1. 通过OpenAI生成文本Embedding

首先，如果我们需要使用OpenAI API那么就需要获取OpenAI API密钥，然后使用python编码利用OpenAI Embedding API实现Embedding生成，示例代码如下：

# 在执行生成Embbedding之前需要正确设置OpenAI的密钥
def embed(text):
    return openai.Embedding.create(
        input=text, 
        engine=OPENAI_ENGINE)["data"][0]["embedding"]

2. 使用milvus进行向量搜索

接下来，我们将OpenAI生成的Embedding写入到milvus向量数据库以支持检索。这个示例是milvus官网提供的，是milvus结合OpenAI实现书名搜索，具体步骤如下：

连接milvus向量数据库
创建milvus collection
创建milvus索引
从csv文件中读取数据并调用OpenAI生成Embedding
Embedding写入milvus
将用户搜索文本调用OpenAI生成Embedding
根据用户Embedding搜索milvus

2.1 安装milvus python依赖

pip install openai
pip install pymilvus

2.2 实现milvus语义搜索

首先引入依赖模块：

import csv
import json
import random
import openai
import time
from pymilvus import connections, FieldSchema, CollectionSchema, DataType, Collection, utility

# Extract the book titles
def csv_load(file):
    with open(file, newline='') as f:
        reader=csv.reader(f, delimiter=',')
        for row in reader:
            yield row[1]

FILE = './content/books.csv'  # Download it from https://www.kaggle.com/datasets/jealousleopard/goodreadsbooks and save it in the folder that holds your script.
COLLECTION_NAME = 'title_db'  # Collection name
DIMENSION = 1536  # Embeddings size
COUNT = 100  # How many titles to embed and insert.
MILVUS_HOST = 'localhost'  # Milvus server URI
MILVUS_PORT = '19530'
OPENAI_ENGINE = 'text-embedding-ada-002'  # Which engine to use
openai.api_key = 'sk-******'  # Use your own Open AI API Key here

# Connect to Milvus
connections.connect(host=MILVUS_HOST, port=MILVUS_PORT)
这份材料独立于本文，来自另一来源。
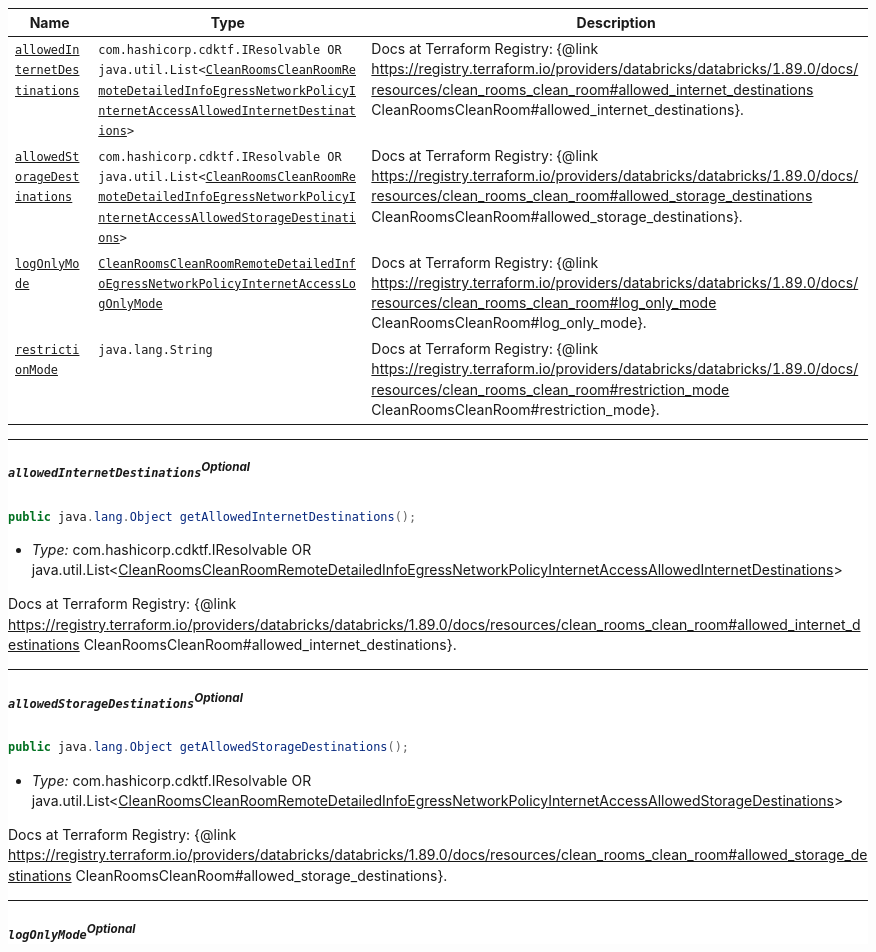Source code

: | **Name** | **Type** | **Description** |
| --- | --- | --- |
| <code><a href="#@cdktf/provider-databricks.cleanRoomsCleanRoom.CleanRoomsCleanRoomRemoteDetailedInfoEgressNetworkPolicyInternetAccess.property.allowedInternetDestinations">allowedInternetDestinations</a></code> | <code>com.hashicorp.cdktf.IResolvable OR java.util.List<<a href="#@cdktf/provider-databricks.cleanRoomsCleanRoom.CleanRoomsCleanRoomRemoteDetailedInfoEgressNetworkPolicyInternetAccessAllowedInternetDestinations">CleanRoomsCleanRoomRemoteDetailedInfoEgressNetworkPolicyInternetAccessAllowedInternetDestinations</a>></code> | Docs at Terraform Registry: {@link https://registry.terraform.io/providers/databricks/databricks/1.89.0/docs/resources/clean_rooms_clean_room#allowed_internet_destinations CleanRoomsCleanRoom#allowed_internet_destinations}. |
| <code><a href="#@cdktf/provider-databricks.cleanRoomsCleanRoom.CleanRoomsCleanRoomRemoteDetailedInfoEgressNetworkPolicyInternetAccess.property.allowedStorageDestinations">allowedStorageDestinations</a></code> | <code>com.hashicorp.cdktf.IResolvable OR java.util.List<<a href="#@cdktf/provider-databricks.cleanRoomsCleanRoom.CleanRoomsCleanRoomRemoteDetailedInfoEgressNetworkPolicyInternetAccessAllowedStorageDestinations">CleanRoomsCleanRoomRemoteDetailedInfoEgressNetworkPolicyInternetAccessAllowedStorageDestinations</a>></code> | Docs at Terraform Registry: {@link https://registry.terraform.io/providers/databricks/databricks/1.89.0/docs/resources/clean_rooms_clean_room#allowed_storage_destinations CleanRoomsCleanRoom#allowed_storage_destinations}. |
| <code><a href="#@cdktf/provider-databricks.cleanRoomsCleanRoom.CleanRoomsCleanRoomRemoteDetailedInfoEgressNetworkPolicyInternetAccess.property.logOnlyMode">logOnlyMode</a></code> | <code><a href="#@cdktf/provider-databricks.cleanRoomsCleanRoom.CleanRoomsCleanRoomRemoteDetailedInfoEgressNetworkPolicyInternetAccessLogOnlyMode">CleanRoomsCleanRoomRemoteDetailedInfoEgressNetworkPolicyInternetAccessLogOnlyMode</a></code> | Docs at Terraform Registry: {@link https://registry.terraform.io/providers/databricks/databricks/1.89.0/docs/resources/clean_rooms_clean_room#log_only_mode CleanRoomsCleanRoom#log_only_mode}. |
| <code><a href="#@cdktf/provider-databricks.cleanRoomsCleanRoom.CleanRoomsCleanRoomRemoteDetailedInfoEgressNetworkPolicyInternetAccess.property.restrictionMode">restrictionMode</a></code> | <code>java.lang.String</code> | Docs at Terraform Registry: {@link https://registry.terraform.io/providers/databricks/databricks/1.89.0/docs/resources/clean_rooms_clean_room#restriction_mode CleanRoomsCleanRoom#restriction_mode}. |

---

##### `allowedInternetDestinations`<sup>Optional</sup> <a name="allowedInternetDestinations" id="@cdktf/provider-databricks.cleanRoomsCleanRoom.CleanRoomsCleanRoomRemoteDetailedInfoEgressNetworkPolicyInternetAccess.property.allowedInternetDestinations"></a>

```java
public java.lang.Object getAllowedInternetDestinations();
```

- *Type:* com.hashicorp.cdktf.IResolvable OR java.util.List<<a href="#@cdktf/provider-databricks.cleanRoomsCleanRoom.CleanRoomsCleanRoomRemoteDetailedInfoEgressNetworkPolicyInternetAccessAllowedInternetDestinations">CleanRoomsCleanRoomRemoteDetailedInfoEgressNetworkPolicyInternetAccessAllowedInternetDestinations</a>>

Docs at Terraform Registry: {@link https://registry.terraform.io/providers/databricks/databricks/1.89.0/docs/resources/clean_rooms_clean_room#allowed_internet_destinations CleanRoomsCleanRoom#allowed_internet_destinations}.

---

##### `allowedStorageDestinations`<sup>Optional</sup> <a name="allowedStorageDestinations" id="@cdktf/provider-databricks.cleanRoomsCleanRoom.CleanRoomsCleanRoomRemoteDetailedInfoEgressNetworkPolicyInternetAccess.property.allowedStorageDestinations"></a>

```java
public java.lang.Object getAllowedStorageDestinations();
```

- *Type:* com.hashicorp.cdktf.IResolvable OR java.util.List<<a href="#@cdktf/provider-databricks.cleanRoomsCleanRoom.CleanRoomsCleanRoomRemoteDetailedInfoEgressNetworkPolicyInternetAccessAllowedStorageDestinations">CleanRoomsCleanRoomRemoteDetailedInfoEgressNetworkPolicyInternetAccessAllowedStorageDestinations</a>>

Docs at Terraform Registry: {@link https://registry.terraform.io/providers/databricks/databricks/1.89.0/docs/resources/clean_rooms_clean_room#allowed_storage_destinations CleanRoomsCleanRoom#allowed_storage_destinations}.

---

##### `logOnlyMode`<sup>Optional</sup> <a name="logOnlyMode" id="@cdktf/provider-databricks.cleanRoomsCleanRoom.CleanRoomsCleanRoomRemoteDetailedInfoEgressNetworkPolicyInternetAccess.property.logOnlyMode"></a>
# Remove collection if it already exists
if utility.has_collection(COLLECTION_NAME):
    utility.drop_collection(COLLECTION_NAME)

# Create collection which includes the id, title, and embedding.
fields = [
    FieldSchema(name='id', dtype=DataType.INT64, descrition='Ids', is_primary=True, auto_id=False),
    FieldSchema(name='title', dtype=DataType.VARCHAR, description='Title texts', max_length=200),
    FieldSchema(name='embedding', dtype=DataType.FLOAT_VECTOR, description='Embedding vectors', dim=DIMENSION)
]
schema = CollectionSchema(fields=fields, description='Title collection')
collection = Collection(name=COLLECTION_NAME, schema=schema)
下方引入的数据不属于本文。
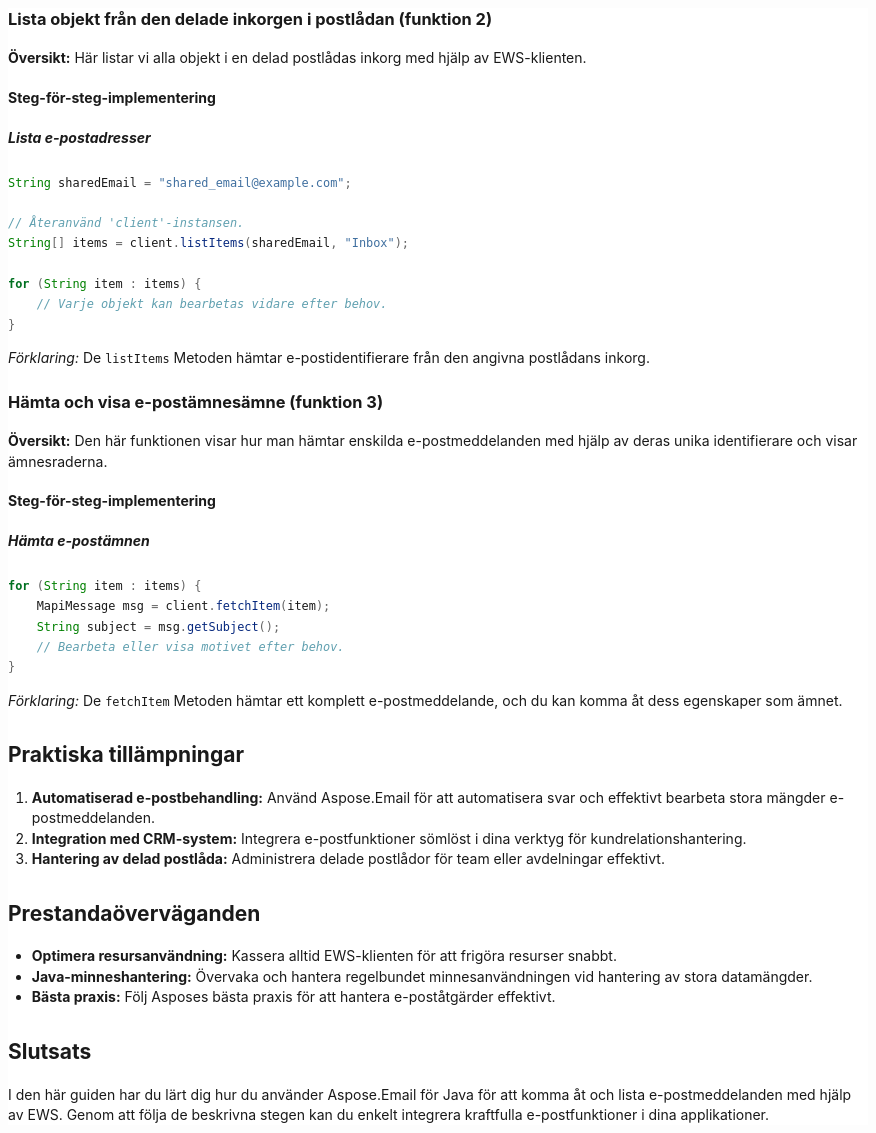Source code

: ### Lista objekt från den delade inkorgen i postlådan (funktion 2)
**Översikt:** Här listar vi alla objekt i en delad postlådas inkorg med hjälp av EWS-klienten.

#### Steg-för-steg-implementering
##### Lista e-postadresser
```java
String sharedEmail = "shared_email@example.com";

// Återanvänd 'client'-instansen.
String[] items = client.listItems(sharedEmail, "Inbox");

for (String item : items) {
    // Varje objekt kan bearbetas vidare efter behov.
}
```
*Förklaring:* De `listItems` Metoden hämtar e-postidentifierare från den angivna postlådans inkorg.

### Hämta och visa e-postämnesämne (funktion 3)
**Översikt:** Den här funktionen visar hur man hämtar enskilda e-postmeddelanden med hjälp av deras unika identifierare och visar ämnesraderna.

#### Steg-för-steg-implementering
##### Hämta e-postämnen
```java
for (String item : items) {
    MapiMessage msg = client.fetchItem(item);
    String subject = msg.getSubject();
    // Bearbeta eller visa motivet efter behov.
}
```
*Förklaring:* De `fetchItem` Metoden hämtar ett komplett e-postmeddelande, och du kan komma åt dess egenskaper som ämnet.

## Praktiska tillämpningar
1. **Automatiserad e-postbehandling:** Använd Aspose.Email för att automatisera svar och effektivt bearbeta stora mängder e-postmeddelanden.
2. **Integration med CRM-system:** Integrera e-postfunktioner sömlöst i dina verktyg för kundrelationshantering.
3. **Hantering av delad postlåda:** Administrera delade postlådor för team eller avdelningar effektivt.

## Prestandaöverväganden
- **Optimera resursanvändning:** Kassera alltid EWS-klienten för att frigöra resurser snabbt.
- **Java-minneshantering:** Övervaka och hantera regelbundet minnesanvändningen vid hantering av stora datamängder.
- **Bästa praxis:** Följ Asposes bästa praxis för att hantera e-poståtgärder effektivt.

## Slutsats
I den här guiden har du lärt dig hur du använder Aspose.Email för Java för att komma åt och lista e-postmeddelanden med hjälp av EWS. Genom att följa de beskrivna stegen kan du enkelt integrera kraftfulla e-postfunktioner i dina applikationer.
# Create an index for the collection.
# Create an index for the collection.
index_params = {
    'index_type': 'IVF_FLAT',
    'metric_type': 'L2',
    'params': {'nlist': 1024}
}
collection.create_index(field_name="embedding", index_params=index_params)

# Extract embedding from text using OpenAI
def embed(text):
    return openai.Embedding.create(
        input=text, 
        engine=OPENAI_ENGINE)["data"][0]["embedding"]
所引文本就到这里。